> WHAT IS ASKED: Copy all of these records verbatim, line for line.

> DATASET ENTRIES:
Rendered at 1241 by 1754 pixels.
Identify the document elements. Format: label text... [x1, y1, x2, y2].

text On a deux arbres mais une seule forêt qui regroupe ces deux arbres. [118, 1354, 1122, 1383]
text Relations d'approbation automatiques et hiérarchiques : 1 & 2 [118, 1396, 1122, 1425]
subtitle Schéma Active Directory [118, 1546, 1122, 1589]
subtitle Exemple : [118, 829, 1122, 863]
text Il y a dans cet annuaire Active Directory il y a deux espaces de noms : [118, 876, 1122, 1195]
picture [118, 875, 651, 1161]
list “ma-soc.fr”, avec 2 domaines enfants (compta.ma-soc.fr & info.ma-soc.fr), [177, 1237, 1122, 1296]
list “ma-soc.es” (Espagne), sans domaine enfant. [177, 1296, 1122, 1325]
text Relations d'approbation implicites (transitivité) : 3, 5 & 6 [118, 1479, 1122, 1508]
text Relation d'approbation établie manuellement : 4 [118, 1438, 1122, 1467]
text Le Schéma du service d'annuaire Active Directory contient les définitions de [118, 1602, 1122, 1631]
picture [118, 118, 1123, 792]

> RESULT OF THIS EXERCISE:
Rendered at 1241 by 1754 pixels.
Identify the document elements. Format: label text... [x1, y1, x2, y2].

text On a deux arbres mais une seule forêt qui regroupe ces deux arbres. [118, 1354, 1122, 1383]
text Relations d'approbation automatiques et hiérarchiques : 1 & 2 [118, 1396, 1122, 1425]
subtitle Schéma Active Directory [118, 1546, 1122, 1589]
subtitle Exemple : [118, 829, 1122, 863]
text Il y a dans cet annuaire Active Directory il y a deux espaces de noms : [118, 876, 1122, 1195]
picture [118, 875, 651, 1161]
list “ma-soc.fr”, avec 2 domaines enfants (compta.ma-soc.fr & info.ma-soc.fr), [177, 1237, 1122, 1296]
list “ma-soc.es” (Espagne), sans domaine enfant. [177, 1296, 1122, 1325]
text Relations d'approbation implicites (transitivité) : 3, 5 & 6 [118, 1479, 1122, 1508]
text Relation d'approbation établie manuellement : 4 [118, 1438, 1122, 1467]
text Le Schéma du service d'annuaire Active Directory contient les définitions de [118, 1602, 1122, 1631]
picture [118, 118, 1123, 792]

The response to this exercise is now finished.